When a non-clinician tells you AKI is simple, prepare for disappointment.

Acute kidney injury (AKI) is hard.

Things that seem like they should work often don’t. Just ask Perry Wilson.

And even the most predictable cases of AKI are resistant to intervention. Look at bypass surgery. We know days in advance the time and place the AKI will occur and despite that foreknowledge, like Cassandra, we are powerless to prevent the AKI. Same with contrast administration (or not). Same with AAA surgery. We have been unable to meaningfully reduce the rate of AKI in any clinical circumstance.

AKI is a tough nut to crack.

So when I read about this guy, Mustafa Suleyman (Twitter), telling the public that,

“There are around 1,000 people a month dying needlessly. This is a huge hidden killer. It costs more than breast cancer care in the UK and [AKI] is super simple to prevent.” 

I’m insulted, like we must be idiots that we haven’t fixed this yet. And thank-god the computer scientists are here from Google to finally cure AKI for us.

Turns out the National Health Service is implementing a system at The Royal free Hospital to speed alerts to doctors so they can react quickly to signals of acute kidney injury. The headlines being generated from this project are amazing:

The company providing artificial intelligence is DeepMind, a Google company. The product that detects AKI early enough to avoid it is Streams.

Maybe we should excuse the visionary of an artificial intelligence company. The medical director of the Royal Free should be a bit less grandiose and more evidence based. What did he have to say?

Stephen Powis, medical director at the Royal Free said, “We know that a quarter of deaths from acute kidney injury are preventable if clinicians are able to intervene earlier and more effectively.”

Boy, that sounds like data that comes from an interventional trial where warnings were given to some clinicians and others did not receive them and the RR for AKI was 0.75. Unfortunately, this study has never been done. When a similar study was done by Perry Wilson they found no effect at all from early warnings. When I asked Med Twitter if they knew where this data came from I was given a few old retrospective trials.

@ddfirl @kidney_boy NCEPOD report says up to 30% preventable https://t.co/e6hbpIqKQY ref: prospective observ’n data: https://t.co/0HjUx0rTUM pic.twitter.com/SIQqzrx20V

— Benjamin Stewart (@drbstewart) November 23, 2016

Nothing prospective. Nothing to justify the certainty of Dr. Powis. The 25% comes from a report produced by NCEPOD called Adding Insult to Injury. The report attempted to analyze all of the deaths for 3 months in 2007 due to AKI. They failed to capture surgical patients and they did not get the records on 40% of the cases they requested.

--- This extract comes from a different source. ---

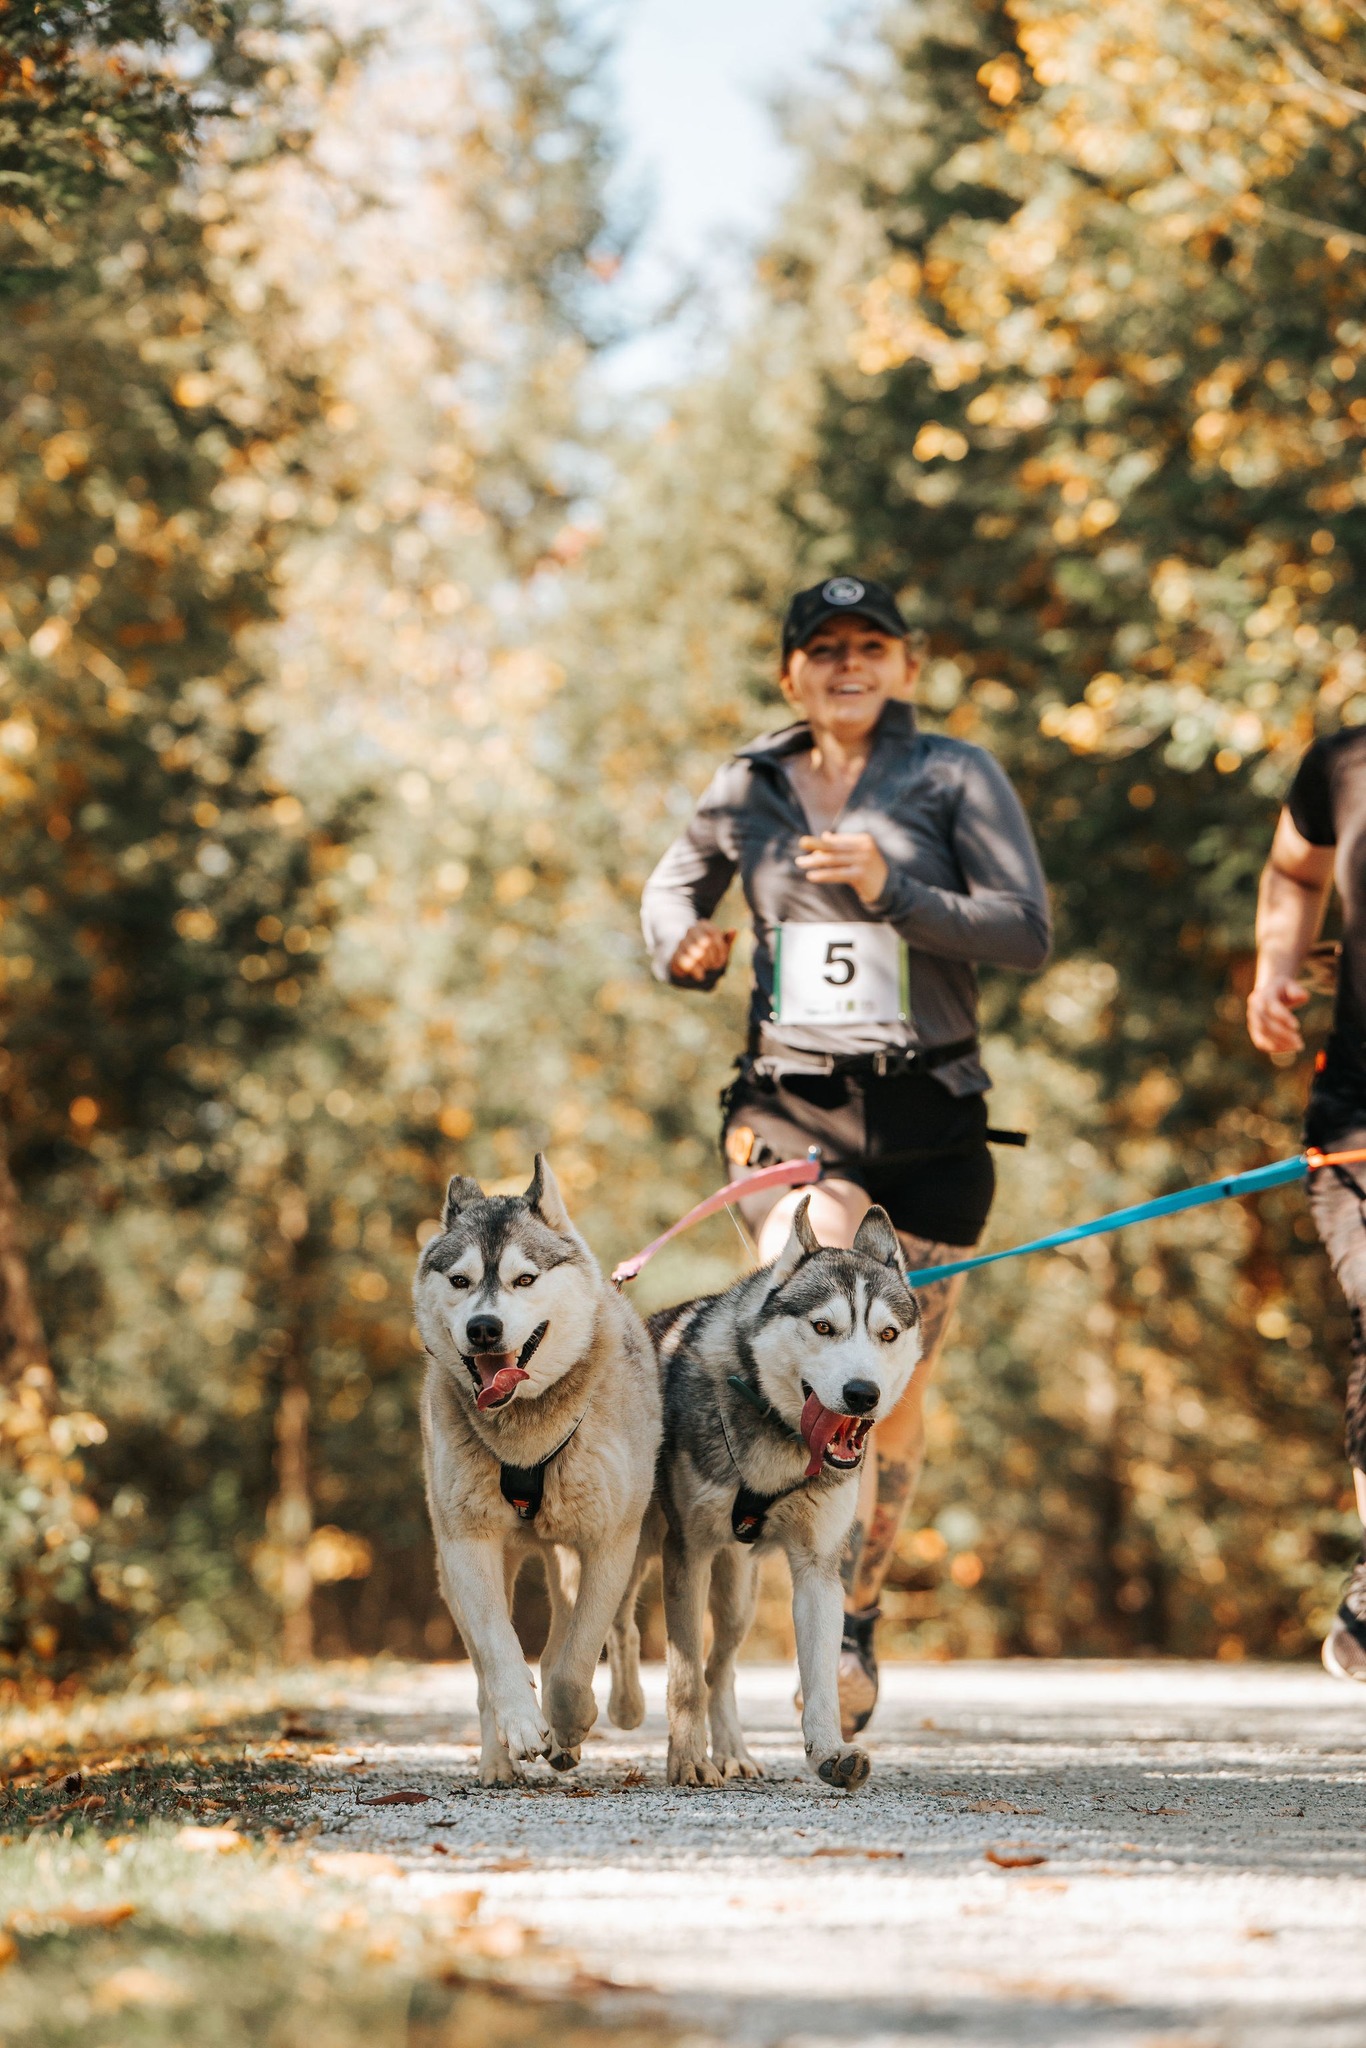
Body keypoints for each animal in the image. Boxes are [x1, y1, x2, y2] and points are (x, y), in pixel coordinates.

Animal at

As part of this examination of the failures they asked experts that reviewed the case files if the AKI was avoidable and they said yes it was in 14% of the cases. I’m sorry, but the distance between a reviewer believing an episode is avoidable and an AKI case actually being avoidable is more than a casual step, let’s call it a major leap. Remember that reviewers were only reviewing patients with mortal outcomes. Given that, the reviewers knew of the subpar outcome, I’m not surprised the reviewers found lots of substandard care:

Maybe I am jumping the gun and the Deep Mind notification system, Streams has been prospectively vetted and shown to improve outcomes. I also concede that it is likely that the system can improve the number of AKIs but that isn’t and shouldn’t be the sole goal of the system. AKI is an intermediate outcome. The system should be judged on its ability to reduce mortality and here I am skeptical. I suspect the AKIs that are simple to avoid are not the ones driving the high mortality levels.

I believe the Deep Mind people have this type of model of AKI:

In this model, all the different etiologies of AKI feed into a single pool of undifferentiated AKI and measures that reduce the incidence of any of the causes of AKI will reduce the fraction of patients that die of AKI.

I think the correct model of AKI is more like this:

In this model each etiology of AKI leads to mortality in it’s own lane. So changes in the incidence of AKI from volume depletion can only reduce the already low mortality from that cause of AKI.

I look forward to seeing the results of this project and hope that they are measuring the outcomes and plan to publish their prospective and interventional data.